Implementation of the share capital reduction by means of redemption of own shares approved by the General Shareholders’ Meeting of 5 April 2019 under item eight of the agenda. Published on 29/11/2019
Increases and reductions of share capital
Pursuant to article 227 of the Consolidated Text of the Spanish Securities Market Act (Texto Refundido de la Ley del Mercado de Valores), FERROVIAL, S.A. (the “Company” or “FERROVIAL”), reports the following:
Further to the communications submitted on 5 April 2019 (registration number 276,882), 7 May 2019 (registration number 277,862) and 25 November 2019 (registration number 283,906), FERROVIAL informs that today, the Chairman of the Board of Directors of the Company, according to the delegation granted by the General Shareholders’ Meeting and the sub-delegation granted on his favor by the Board of Directors, has agreed to carry out the implementation of the share capital reduction approved by said General Shareholders’ Meeting under item eight of the agenda, by means of the redemption of (i) 6,915,588 existing own shares at the date the Board of Directors drafted the proposed resolution under this item eight; and (ii) 8,792,631 own shares acquired under a buy-back programme, in accordance with the provisions of article 5 of Regulation (EU) No. 596/2014 of the European Parliament and of the Council, of 16 April 2014, on market abuse, and Delegated Regulation (EU) 2016/1052 of the Commission, of 8 March 2016.

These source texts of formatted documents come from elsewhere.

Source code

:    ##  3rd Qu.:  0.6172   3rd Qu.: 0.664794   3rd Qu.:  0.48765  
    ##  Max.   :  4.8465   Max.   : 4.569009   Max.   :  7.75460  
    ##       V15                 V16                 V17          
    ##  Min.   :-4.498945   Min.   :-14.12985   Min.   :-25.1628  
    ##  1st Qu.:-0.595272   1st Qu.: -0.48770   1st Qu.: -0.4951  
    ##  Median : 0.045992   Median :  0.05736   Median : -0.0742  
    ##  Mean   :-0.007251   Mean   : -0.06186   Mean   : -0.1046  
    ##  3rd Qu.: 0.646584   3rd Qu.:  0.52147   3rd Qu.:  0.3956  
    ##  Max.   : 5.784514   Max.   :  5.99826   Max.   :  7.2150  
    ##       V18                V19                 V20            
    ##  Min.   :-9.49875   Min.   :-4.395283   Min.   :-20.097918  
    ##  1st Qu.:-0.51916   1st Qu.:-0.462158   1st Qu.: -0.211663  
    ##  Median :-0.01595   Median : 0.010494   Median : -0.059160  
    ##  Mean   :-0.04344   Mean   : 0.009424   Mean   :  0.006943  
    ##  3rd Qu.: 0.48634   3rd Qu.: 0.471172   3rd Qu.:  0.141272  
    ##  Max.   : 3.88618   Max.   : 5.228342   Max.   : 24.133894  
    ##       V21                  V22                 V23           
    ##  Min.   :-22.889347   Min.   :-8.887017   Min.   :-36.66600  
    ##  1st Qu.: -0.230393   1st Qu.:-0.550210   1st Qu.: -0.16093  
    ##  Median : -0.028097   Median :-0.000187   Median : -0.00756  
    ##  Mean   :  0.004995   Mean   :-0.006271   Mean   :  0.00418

Therefore, the share capital of FERROVIAL has been reduced in the amount of 3,141,643.80 euro, through the redemption of 15,708,219 own shares. The share capital resulting from the reduction has been set at 147,043,088.60 euro, corresponding to 735,215,443 shares of 0.20 euro par value each.
The purpose of the share capital reduction is to amortise own shares, contributing to FERROVIAL’s shareholder remuneration policy by increasing the profit per share. It does not entail any refund to shareholders since the Company is the holder of the shares to be amortised.
The reduction has been made against unrestricted reserves through the funding of a capital amortisation reserve, in an amount equal to the par value of the shares amortised (that is, 3,141,643.80 euro), which may only be used if the requirements established for the reduction of share capital are met, as provided by article 335 c) of the Capital Companies Act. Consequently, in accordance with this provision, the Company’s creditors will not have the right to oppose referred to in article 334 of the Capital Companies Act in connection with the capital reduction.
It is expected to publish the announcement of the share capital reduction in the Official Gazette of the Commercial Registry and on the Company’s website (www.ferrovial.com) on 3 December 2019. Likewise, it is expected that on 4 December 2019 the public deed of share capital reduction and amendment of the bylaws will be executed.
Madrid, 29 November 2019
Santiago Ortiz Vaamonde
Secretary non Director of the Board of Directors of Ferrovial, S.A.
English translation for information purposes only. In the event of discrepancies between the English and the Spanish version, the Spanish version shall prevail.